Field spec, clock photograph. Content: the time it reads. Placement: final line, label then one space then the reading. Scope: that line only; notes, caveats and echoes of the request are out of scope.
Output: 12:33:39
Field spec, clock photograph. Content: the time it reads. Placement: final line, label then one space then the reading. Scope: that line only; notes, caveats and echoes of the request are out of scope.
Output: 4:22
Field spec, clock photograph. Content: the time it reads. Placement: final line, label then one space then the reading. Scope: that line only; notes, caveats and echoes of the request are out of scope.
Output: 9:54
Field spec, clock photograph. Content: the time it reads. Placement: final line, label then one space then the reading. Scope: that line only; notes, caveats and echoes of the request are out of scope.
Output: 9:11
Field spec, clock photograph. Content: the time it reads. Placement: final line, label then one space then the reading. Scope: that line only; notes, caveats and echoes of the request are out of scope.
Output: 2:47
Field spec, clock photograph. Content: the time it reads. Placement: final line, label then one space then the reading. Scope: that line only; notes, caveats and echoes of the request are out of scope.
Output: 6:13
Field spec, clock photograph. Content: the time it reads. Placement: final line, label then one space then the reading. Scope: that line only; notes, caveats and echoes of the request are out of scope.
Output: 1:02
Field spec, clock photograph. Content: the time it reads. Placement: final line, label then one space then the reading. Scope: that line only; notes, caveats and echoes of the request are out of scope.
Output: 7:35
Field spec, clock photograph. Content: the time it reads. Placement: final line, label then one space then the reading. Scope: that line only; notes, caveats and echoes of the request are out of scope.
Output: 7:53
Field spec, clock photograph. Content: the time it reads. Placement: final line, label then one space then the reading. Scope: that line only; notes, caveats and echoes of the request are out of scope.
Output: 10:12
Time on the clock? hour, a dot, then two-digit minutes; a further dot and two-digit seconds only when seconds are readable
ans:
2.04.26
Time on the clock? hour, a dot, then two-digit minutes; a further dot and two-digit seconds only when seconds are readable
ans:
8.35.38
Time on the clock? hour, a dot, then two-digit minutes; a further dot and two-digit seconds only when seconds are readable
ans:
+++
依頼内容
上記の資料を最初から最後まで、一字も変えずにそのまま書き写してください。

正解
Field spec, clock photograph. Content: the time it reads. Placement: final line, label then one space then the reading. Scope: that line only; notes, caveats and echoes of the request are out of scope.
Output: 12:33:39
Field spec, clock photograph. Content: the time it reads. Placement: final line, label then one space then the reading. Scope: that line only; notes, caveats and echoes of the request are out of scope.
Output: 4:22
Field spec, clock photograph. Content: the time it reads. Placement: final line, label then one space then the reading. Scope: that line only; notes, caveats and echoes of the request are out of scope.
Output: 9:54
Field spec, clock photograph. Content: the time it reads. Placement: final line, label then one space then the reading. Scope: that line only; notes, caveats and echoes of the request are out of scope.
Output: 9:11
Field spec, clock photograph. Content: the time it reads. Placement: final line, label then one space then the reading. Scope: that line only; notes, caveats and echoes of the request are out of scope.
Output: 2:47
Field spec, clock photograph. Content: the time it reads. Placement: final line, label then one space then the reading. Scope: that line only; notes, caveats and echoes of the request are out of scope.
Output: 6:13
Field spec, clock photograph. Content: the time it reads. Placement: final line, label then one space then the reading. Scope: that line only; notes, caveats and echoes of the request are out of scope.
Output: 1:02
Field spec, clock photograph. Content: the time it reads. Placement: final line, label then one space then the reading. Scope: that line only; notes, caveats and echoes of the request are out of scope.
Output: 7:35
Field spec, clock photograph. Content: the time it reads. Placement: final line, label then one space then the reading. Scope: that line only; notes, caveats and echoes of the request are out of scope.
Output: 7:53
Field spec, clock photograph. Content: the time it reads. Placement: final line, label then one space then the reading. Scope: that line only; notes, caveats and echoes of the request are out of scope.
Output: 10:12
Time on the clock? hour, a dot, then two-digit minutes; a further dot and two-digit seconds only when seconds are readable
ans:
2.04.26
Time on the clock? hour, a dot, then two-digit minutes; a further dot and two-digit seconds only when seconds are readable
ans:
8.35.38
Time on the clock? hour, a dot, then two-digit minutes; a further dot and two-digit seconds only when seconds are readable
ans:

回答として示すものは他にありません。